Evidence in support of antistreptococcal antibiotics is limited to a few uncontrolled studies that document improvement in guttate or plaque-type psoriasis after treatment with macrolides or treatment with rifampin given with or without other antistreptococcal agents [63-66]. The few randomized trials performed are of low quality and have not yielded favorable results [51]. In a randomized trial in 20 patients with psoriasis (19 with guttate psoriasis) that compared 14 days of treatment with penicillin V or erythromycin (both 250 mg four times daily) plus rifampin (300 mg twice daily) during the final five days of therapy with a 14-day treatment regimen consisting of penicillin or erythromycin monotherapy, neither treatment approach reduced disease severity [67].

A potential role for rifampin therapy resurfaced in a subsequent prospective uncontrolled study of 52 patients with guttate psoriasis. Monotherapy with rifampin (600 mg per day) for 60 days was associated with reductions of psoriasis severity scores regardless of the presence or absence of evidence of recent streptococcal infection. Based upon this finding, the authors postulated that immunomodulatory effects of rifampin may have contributed to the observed effect [66].

SOCIETY GUIDELINE LINKS — Links to society and government-sponsored guidelines from selected countries and regions around the world are provided separately. (See "Society guideline links: Psoriasis".)

SUMMARY AND RECOMMENDATIONS

●Epidemiology – Guttate psoriasis is a variant of psoriasis that is characterized by the presence of small, erythematous papules and plaques on the skin. Guttate psoriasis is most frequently diagnosed in adolescents and young adults but may occur in other age groups. (See 'Epidemiology' above.)

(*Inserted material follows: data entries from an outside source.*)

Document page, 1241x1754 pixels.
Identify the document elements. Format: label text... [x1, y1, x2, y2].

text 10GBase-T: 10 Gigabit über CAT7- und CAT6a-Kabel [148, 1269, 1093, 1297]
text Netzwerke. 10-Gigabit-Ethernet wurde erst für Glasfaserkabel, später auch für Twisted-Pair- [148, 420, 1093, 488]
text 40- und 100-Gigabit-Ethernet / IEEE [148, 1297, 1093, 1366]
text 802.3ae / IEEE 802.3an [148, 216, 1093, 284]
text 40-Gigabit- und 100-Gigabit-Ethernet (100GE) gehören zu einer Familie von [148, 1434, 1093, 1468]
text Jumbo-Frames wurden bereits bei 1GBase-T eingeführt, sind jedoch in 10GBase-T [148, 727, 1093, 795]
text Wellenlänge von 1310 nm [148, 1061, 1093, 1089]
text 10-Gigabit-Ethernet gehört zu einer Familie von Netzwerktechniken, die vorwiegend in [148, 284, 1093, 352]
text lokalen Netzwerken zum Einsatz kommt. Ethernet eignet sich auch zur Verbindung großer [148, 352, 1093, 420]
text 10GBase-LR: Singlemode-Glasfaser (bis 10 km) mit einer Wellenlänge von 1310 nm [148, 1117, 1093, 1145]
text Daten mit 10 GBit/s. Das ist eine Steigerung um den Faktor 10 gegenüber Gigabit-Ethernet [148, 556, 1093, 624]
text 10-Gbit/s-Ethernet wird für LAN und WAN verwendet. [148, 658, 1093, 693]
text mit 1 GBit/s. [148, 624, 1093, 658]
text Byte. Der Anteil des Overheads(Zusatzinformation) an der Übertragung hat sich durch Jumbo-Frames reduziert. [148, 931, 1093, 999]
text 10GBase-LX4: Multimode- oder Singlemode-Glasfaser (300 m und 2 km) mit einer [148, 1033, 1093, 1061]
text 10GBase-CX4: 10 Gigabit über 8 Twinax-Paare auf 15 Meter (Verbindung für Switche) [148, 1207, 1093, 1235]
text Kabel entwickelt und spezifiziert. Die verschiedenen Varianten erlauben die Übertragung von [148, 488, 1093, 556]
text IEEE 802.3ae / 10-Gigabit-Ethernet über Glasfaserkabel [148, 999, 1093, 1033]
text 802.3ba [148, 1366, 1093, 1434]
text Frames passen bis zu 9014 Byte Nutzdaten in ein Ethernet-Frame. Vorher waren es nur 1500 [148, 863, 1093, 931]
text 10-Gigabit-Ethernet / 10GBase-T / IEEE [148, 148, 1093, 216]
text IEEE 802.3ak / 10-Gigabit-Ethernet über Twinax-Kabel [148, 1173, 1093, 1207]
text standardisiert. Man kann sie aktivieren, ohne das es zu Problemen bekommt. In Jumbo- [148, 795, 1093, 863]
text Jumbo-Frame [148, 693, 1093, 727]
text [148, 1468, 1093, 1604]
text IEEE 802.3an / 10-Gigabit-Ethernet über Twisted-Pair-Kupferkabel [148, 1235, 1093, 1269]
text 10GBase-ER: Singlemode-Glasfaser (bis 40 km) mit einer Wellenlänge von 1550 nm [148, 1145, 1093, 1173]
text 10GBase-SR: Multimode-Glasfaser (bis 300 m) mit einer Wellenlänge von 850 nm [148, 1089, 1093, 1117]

●Risk factors – Genetic and environmental factors likely contribute to the development of guttate psoriasis. The HLA-Cw*0602 allele has been strongly linked to this disorder, and streptococcal infection often precedes its development. The latency period between streptococcal infection and the appearance of skin lesions is typically two to three weeks. (See 'Risk factors' above.)

●Pathogenesis – The relationship between streptococcal infection and guttate psoriasis is not fully understood. Cross-reactivity between streptococcal and epidermal antigens, stimulatory effects of streptococcal superantigens, and/or the induction of an innate immune response by streptococcal components may be involved. (See 'Pathogenesis' above.)

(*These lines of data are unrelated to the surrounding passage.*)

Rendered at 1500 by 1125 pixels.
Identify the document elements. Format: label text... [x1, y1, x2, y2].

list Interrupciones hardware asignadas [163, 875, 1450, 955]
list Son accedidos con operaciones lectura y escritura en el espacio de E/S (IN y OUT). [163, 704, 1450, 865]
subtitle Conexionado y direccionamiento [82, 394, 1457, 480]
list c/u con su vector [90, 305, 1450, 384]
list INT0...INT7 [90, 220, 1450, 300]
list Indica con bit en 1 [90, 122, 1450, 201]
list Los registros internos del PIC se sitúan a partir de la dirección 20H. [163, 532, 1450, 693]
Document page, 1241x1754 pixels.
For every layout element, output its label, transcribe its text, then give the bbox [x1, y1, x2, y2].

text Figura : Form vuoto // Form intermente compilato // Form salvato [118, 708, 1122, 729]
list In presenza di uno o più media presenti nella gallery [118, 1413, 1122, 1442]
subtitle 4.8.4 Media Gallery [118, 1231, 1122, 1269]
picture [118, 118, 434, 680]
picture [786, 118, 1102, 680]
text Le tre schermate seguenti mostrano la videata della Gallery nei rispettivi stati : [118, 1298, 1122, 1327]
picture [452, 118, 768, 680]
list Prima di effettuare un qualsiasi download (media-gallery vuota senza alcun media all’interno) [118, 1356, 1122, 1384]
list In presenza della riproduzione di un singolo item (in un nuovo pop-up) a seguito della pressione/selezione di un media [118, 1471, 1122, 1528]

●Clinical manifestations – The skin lesions of guttate psoriasis are typically 2 to 15 mm in diameter with overlying, fine scale (picture 1A-B). The trunk and proximal extremities are the principle sites of involvement. (See 'Clinical manifestations' above.)

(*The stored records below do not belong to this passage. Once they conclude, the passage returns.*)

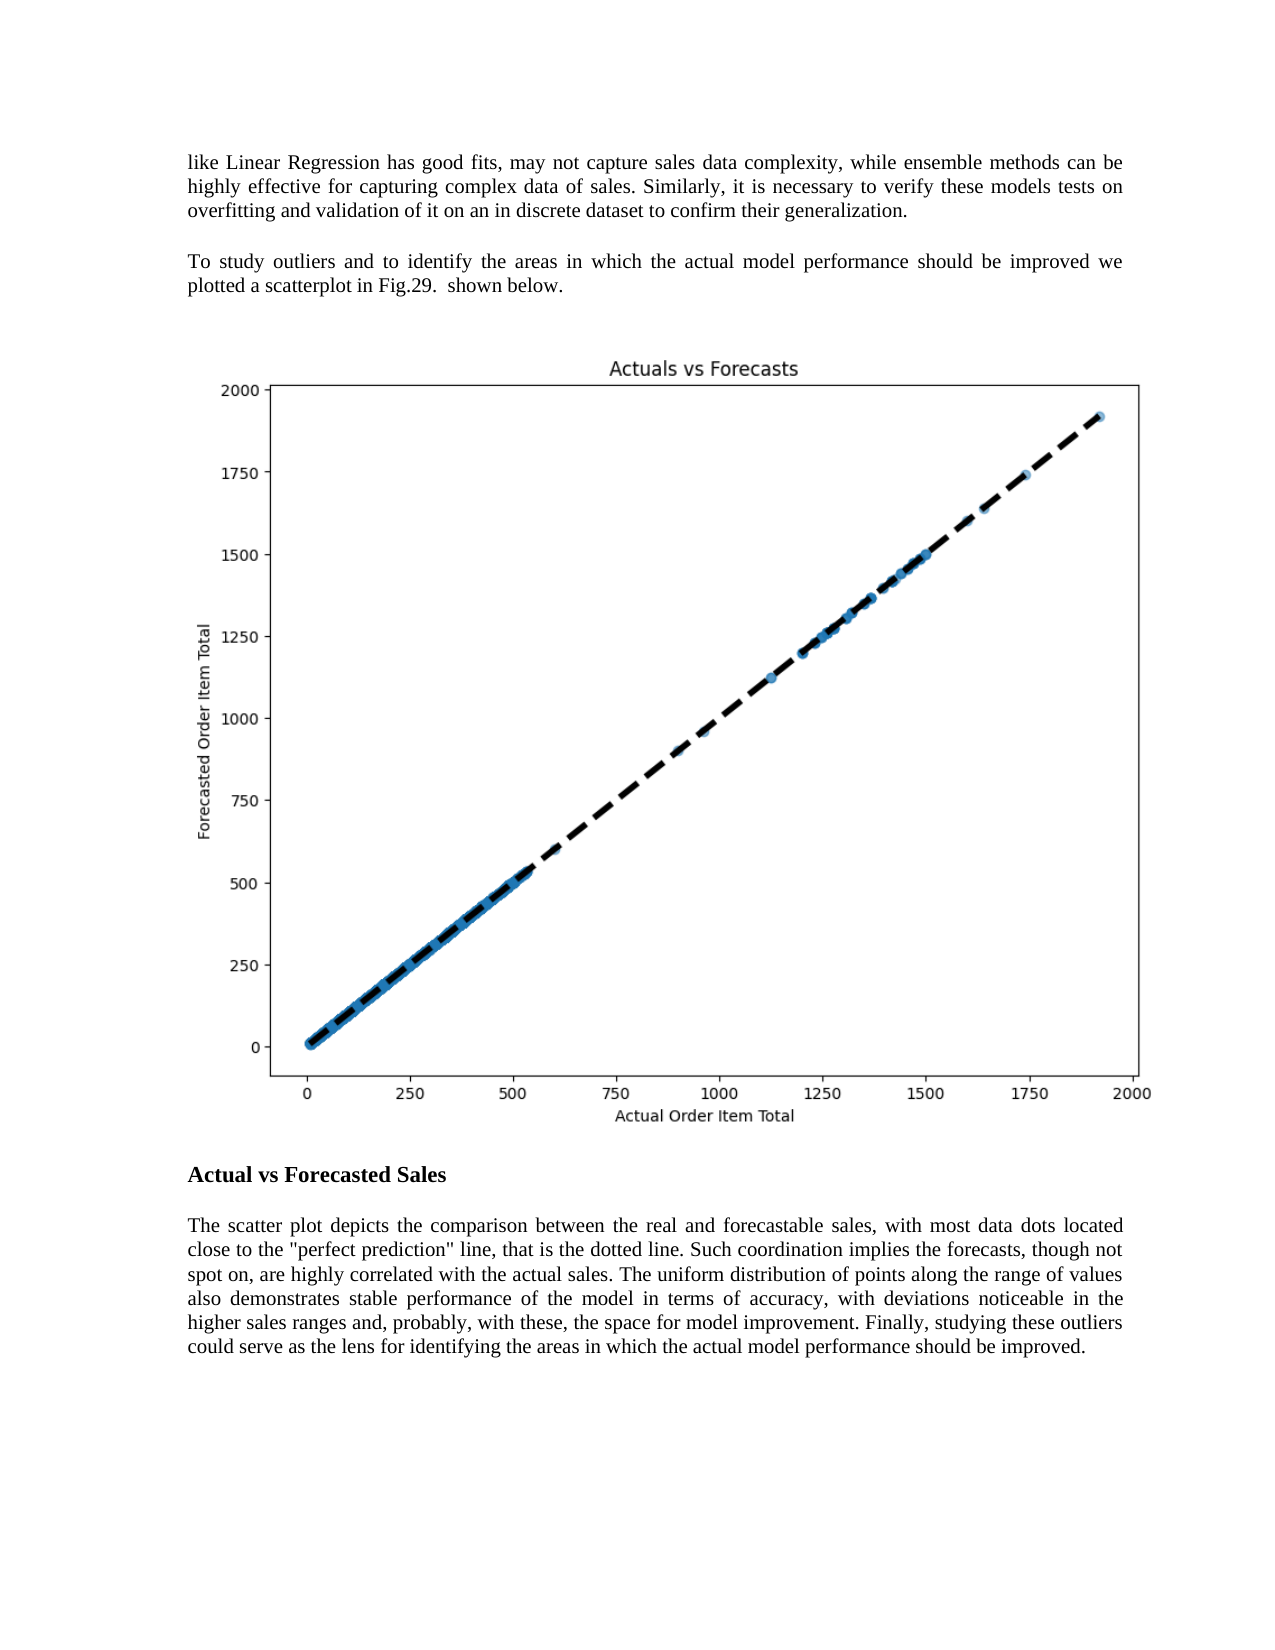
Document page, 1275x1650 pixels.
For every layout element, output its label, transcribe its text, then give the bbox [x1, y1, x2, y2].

text Actual vs Forecasted Sales [187, 1161, 1125, 1187]
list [187, 150, 1125, 222]
picture [187, 349, 1163, 1135]
text The scatter plot depicts the comparison between the real and forecastable sales, with most data dots located close to the "perfect prediction" line, that is the dotted line. Such coordination implies the forecasts, though not spot on, are highly correlated with the actual sales. The uniform distribution of points along the range of values also demonstrates stable performance of the model in terms of accuracy, with deviations noticeable in the higher sales ranges and, probably, with these, the space for model improvement. Finally, studying these outliers could serve as the lens for identifying the areas in which the actual model performance should be improved. [187, 1213, 1125, 1358]
list To study outliers and to identify the areas in which the actual model performance should be improved we plotted a scatterplot in Fig.29. shown below. [187, 222, 1125, 297]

●Diagnosis – The diagnosis of guttate psoriasis can usually be made by clinical examination. In difficult cases, a skin biopsy may be used to support the diagnosis and rule out other conditions. (See 'Diagnosis' above.)

●Clinical course – Guttate psoriasis may spontaneously remit over the course of several weeks to months or may persist and progress to chronic plaque disease. The course of the disease is unpredictable. (See 'Clinical course' above.)

●Treatment:

•Initial treatment – For patients with widespread lesions of guttate psoriasis who desire treatment, we suggest treatment with narrowband ultraviolet B (UVB) phototherapy (Grade 2B). Topical corticosteroids, topical vitamin D analogs, and other forms of phototherapy are alternative treatments. (See 'First-line therapies' above.)

•Other therapies – Treatment with the systemic immunomodulatory and immunosuppressive agents utilized for plaque psoriasis may be attempted in patients with guttate psoriasis that fails to improve with phototherapy and topical therapies. The efficacy of such treatment in guttate psoriasis has not been well studied. (See 'Systemic psoriasis therapies' above.)

The use of tonsillectomy and systemic antibiotic therapy for the treatment of the skin manifestations of guttate psoriasis is controversial. Further study is necessary to explore the efficacy of these interventions. These interventions are not recommended for routine treatment of guttate psoriasis. Active streptococcal infection should be treated with antibiotics, as indicated. (See 'Tonsillectomy' above and 'Systemic antibiotics' above.)